Book cover of "The Winner" by Teddy Wayne. Photo courtesy of Harper Collins
“The Winner” by Teddy Wayne. Photo courtesy of Harper Collins

Class implications are rife throughout the novel, even reflected in names. Wayne researched White Anglo-Saxon Protestant (WASP) names from the 1965 social register when he named the characters. He also named one character after a street in his neighborhood, Remsen, explaining that the name “worked well.”

Like Connor, Wayne grew up in Yonkers before moving to Brooklyn. Despite his upbringing in the suburbs, Wayne has lived in the city for his entire adult life, other than when he attended graduate school in St. Louis, Missouri.

“I moved to Carroll Gardens in 2016 with my now-wife,” said Wayne. “This is our fifth Brooklyn apartment in the past eight years. We moved a lot, but we finally are situated in a place we call home in Cobble Hill.”

Brooklyn culture informed the character Emily, who lives in Brooklyn, to rebel against her Upper East Side parents. Wayne understands how class and hierarchy are directly related to urban geography; each character has an allotment of cultural capital tied to their upbringing that informs their worldview.

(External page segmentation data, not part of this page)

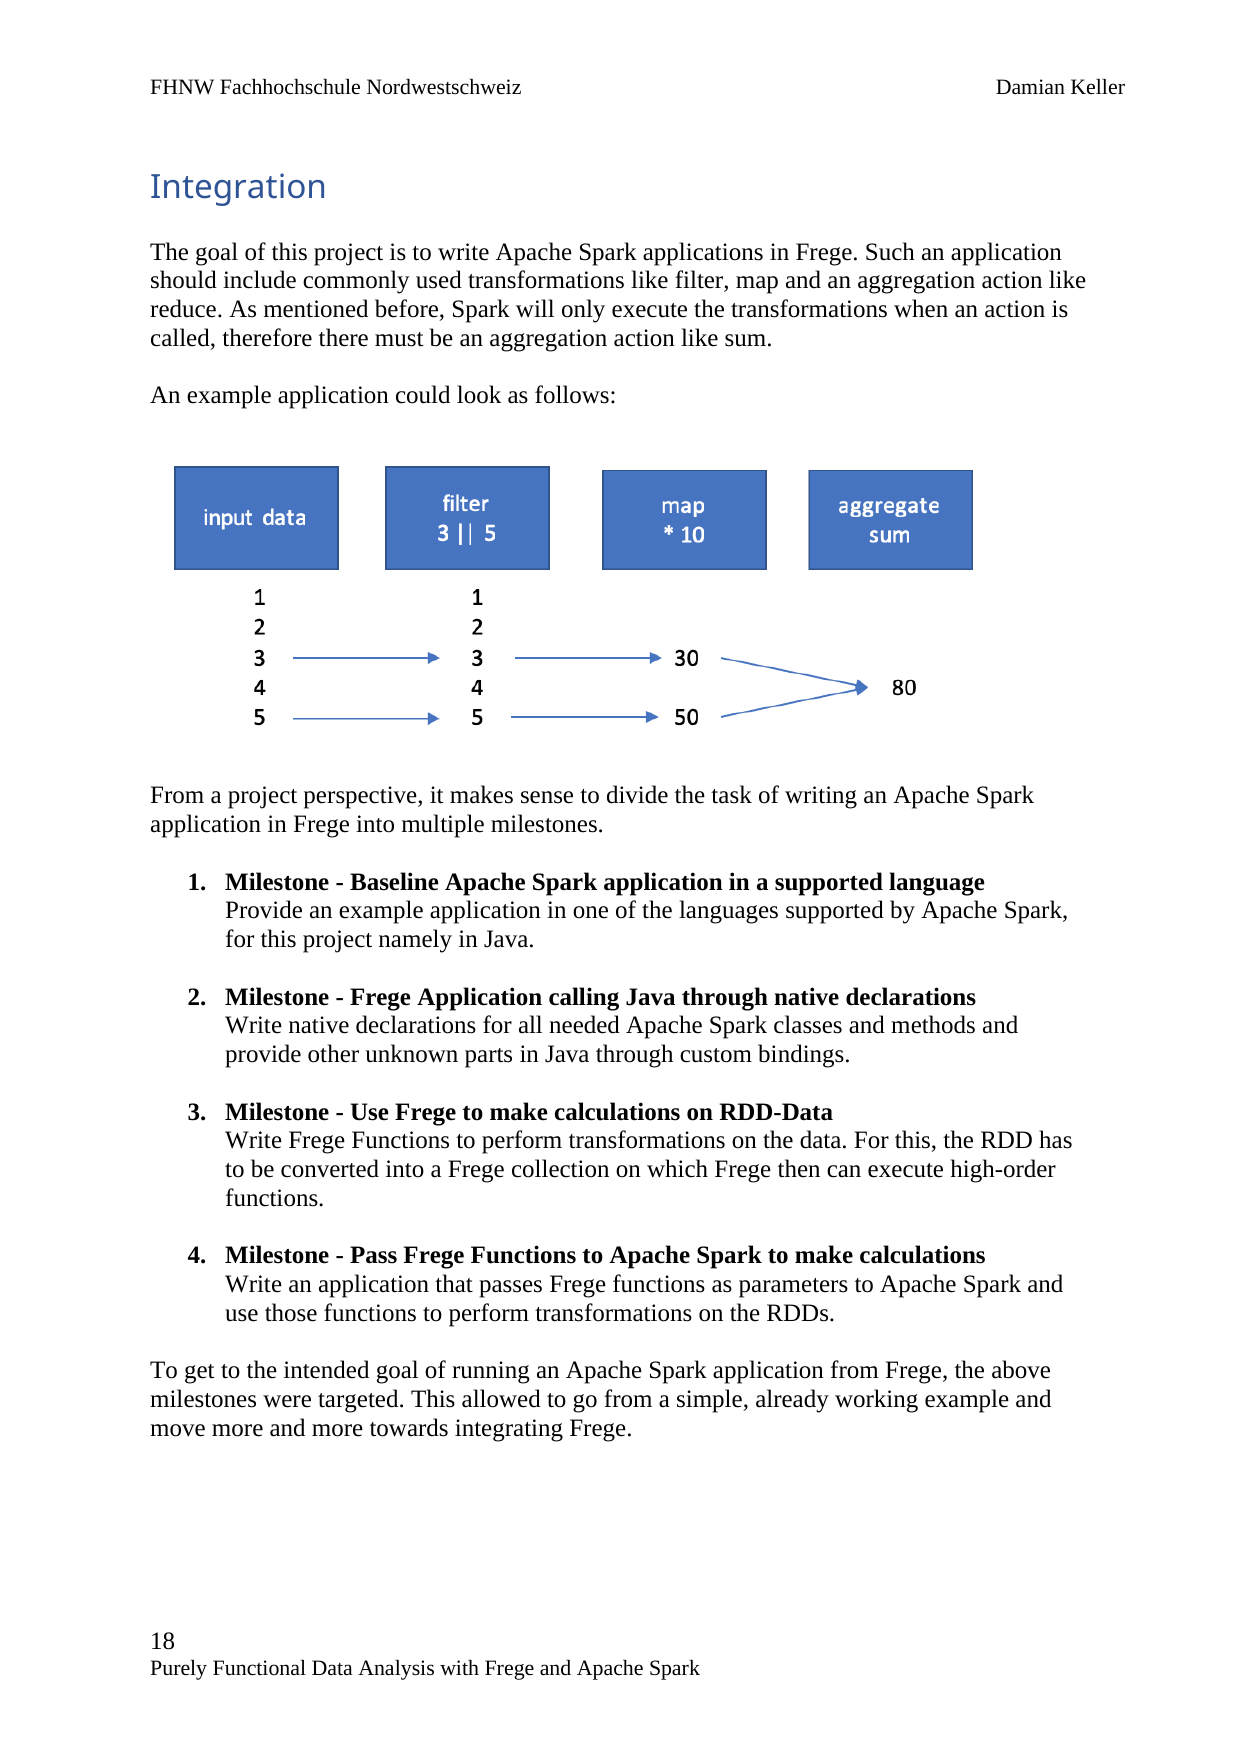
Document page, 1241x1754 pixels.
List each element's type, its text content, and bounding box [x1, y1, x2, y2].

list Milestone - Use Frege to make calculations on RDD-Data [187, 1097, 1090, 1126]
list Provide an example application in one of the languages supported by Apache Spark, for this project namely in Java. [225, 896, 1090, 953]
subtitle Integration [150, 163, 1090, 208]
text From a project perspective, it makes sense to divide the task of writing an Apache Spark application in Frege into multiple milestones. [150, 781, 1090, 838]
list Milestone - Frege Application calling Java through native declarations [187, 982, 1090, 1011]
list Write native declarations for all needed Apache Spark classes and methods and provide other unknown parts in Java through custom bindings. [225, 1011, 1090, 1068]
text The goal of this project is to write Apache Spark applications in Frege. Such an application should include commonly used transformations like filter, map and an aggregation action like reduce. As mentioned before, Spark will only execute the transformations when an action is called, therefore there must be an aggregation action like sum. [150, 237, 1090, 352]
list Milestone - Baseline Apache Spark application in a supported language [187, 867, 1090, 896]
text To get to the intended goal of running an Apache Spark application from Frege, the above milestones were targeted. This allowed to go from a simple, already working example and move more and more towards integrating Frege. [150, 1356, 1090, 1442]
list Write an application that passes Frege functions as parameters to Apache Spark and use those functions to perform transformations on the RDDs. [225, 1269, 1090, 1327]
text An example application could look as follows: [150, 381, 1090, 409]
list Milestone - Pass Frege Functions to Apache Spark to make calculations [187, 1241, 1090, 1269]
list Write Frege Functions to perform transformations on the data. For this, the RDD has to be converted into a Frege collection on which Frege then can execute high-order functions. [225, 1126, 1090, 1212]
picture [150, 438, 1017, 752]
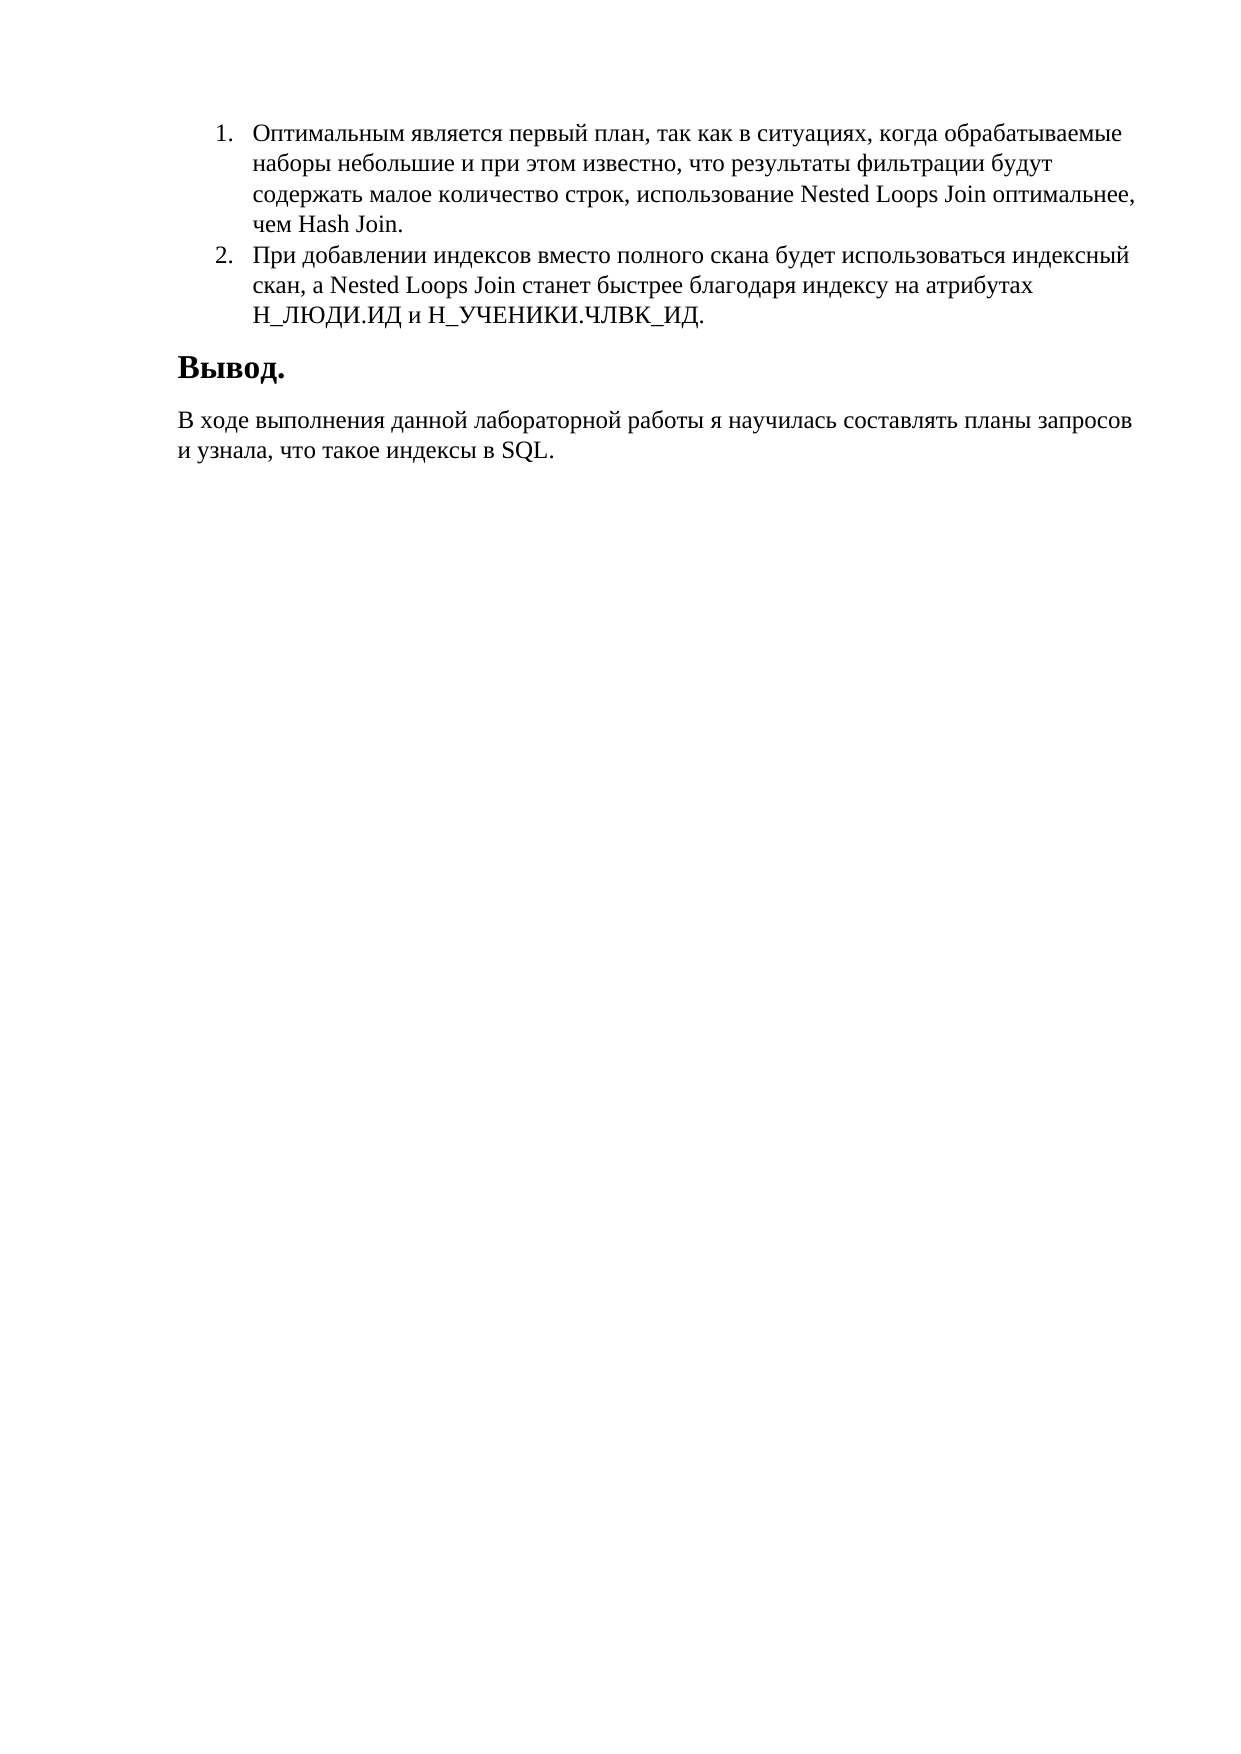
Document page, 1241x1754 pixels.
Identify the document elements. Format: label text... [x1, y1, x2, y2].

list При добавлении индексов вместо полного скана будет использоваться индексный скан, а Nested Loops Join станет быстрее благодаря индексу на атрибутах Н_ЛЮДИ.ИД и Н_УЧЕНИКИ.ЧЛВК_ИД. [215, 240, 1152, 329]
text Вывод. [177, 348, 1152, 386]
list Оптимальным является первый план, так как в ситуациях, когда обрабатываемые наборы небольшие и при этом известно, что результаты фильтрации будут содержать малое количество строк, использование Nested Loops Join оптимальнее, чем Hash Join. [215, 118, 1152, 238]
text В ходе выполнения данной лабораторной работы я научилась составлять планы запросов и узнала, что такое индексы в SQL. [177, 405, 1152, 464]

Published on the heels of other Ripley-inspired films, television shows and books from recent months, “The Winner” pairs nicely with the popular culture zeitgeist. Emerald Fennel’s “Saltburn” (2023) sparked heavy debate about the class-subverting thriller genre, and the Netflix television adaption of “The Talented Mr. Ripley” (2024), starring Andrew Scott, extended the fascination with sociopathic protagonists as a way to convey class dysfunction. 

“I was impressed by the granularity of his covering up the various crimes he commits,” Wayne said of the Netflix show. “What was so well done is that you really see him cleaning things up, and they take several minutes to show them cleaning blood off of something and how difficult it really is, even in 1960 or so, to get away with murder. It is hard to do. And I think the show does a great job of portraying that kind of grunt work of hiding your murder spree with great detail.” 

“The Winner” was released on May 28 and is available in bookstores and online. Wayne authored six novels and has contributed to many publications, including The New Yorker.